The chip is roughly the size of a postage stamp and can be cheaply mass produced. Researchers say that the same technology could be used to diagnose other diseases, such as malaria and hepatitis.

It combines microfluidics, an interdisciplinary field of science that deals with tiny amounts of fluids, with nanotechnology in a single, hand-held device.
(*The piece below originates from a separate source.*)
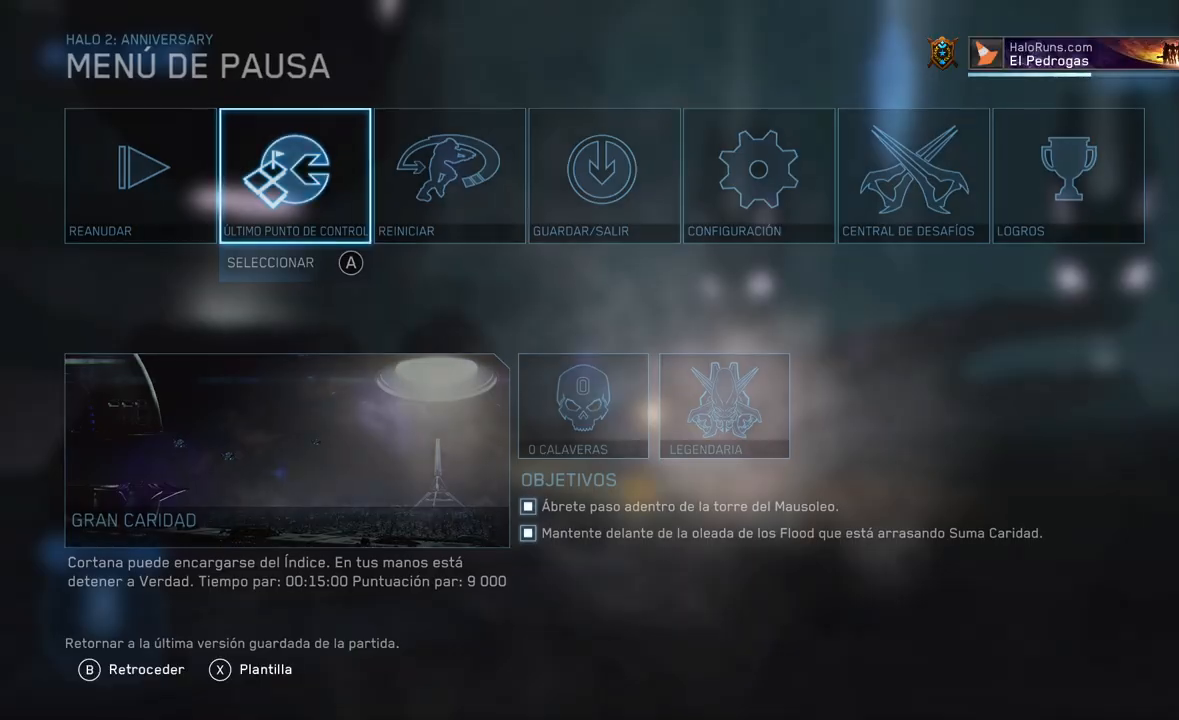
{"buttons": [], "left_stick": "center", "right_stick": "center", "events": []}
The resulting chip is essentially a miniature ELISA (enzyme-linked immunosorbent assay) test, a standard laboratory diagnostic test based on detecting molecules.

It needs a drop of blood, which is treated with pre-loaded reagents within the chip that produce a visual result that can be read off directly or using a mobile-phone sized device.

Each test would cost around US$1 and the full device US$100.

"Lack of early diagnosis among people living with HIV/AIDS has always been described as a major challenge in accessing cheap medicines in developing countries," Lambert Mwambaragwe, a health researcher at Project Ubuzima, in Rwanda, and a co-author of the study, told SciDev.Net.

"Making medical diagnosis cheaper and affordable will reduce the high risk of infectious diseases to vulnerable groups," he added.

The chip has been specifically designed for use in remote regions of the developing world, said the study.

"The devices are portable, simple, and robust enough for community healthcare workers to use in places beyond the reach of clinics or hospitals," said George Whitesides, a professor at Harvard University, United States.

Jean Bosco Kayiranga, a medical doctor in Rwanda, said that in order for the device to work in the field, countries will also need a large number of healthcare practitioners trained in using this technology.

David Bell, head of the malaria diagnostics programme at the Foundation for Innovation Diagnostics, told SciDev.Net: "This new test requires blood and various reagents aspirated through a tube with air bubbles between them, which is intrinsically more complicated [than some existing rapid tests for HIV]. Whether it is good for a community-level [setting] will depend on whether the method can be made extremely simple to do, which will probably need some sort of automation.

"The test may be appropriate for a district or a hospital level," Bell said. "And that would still be a big step forward."

The findings were published in Nature Medicine (31 July).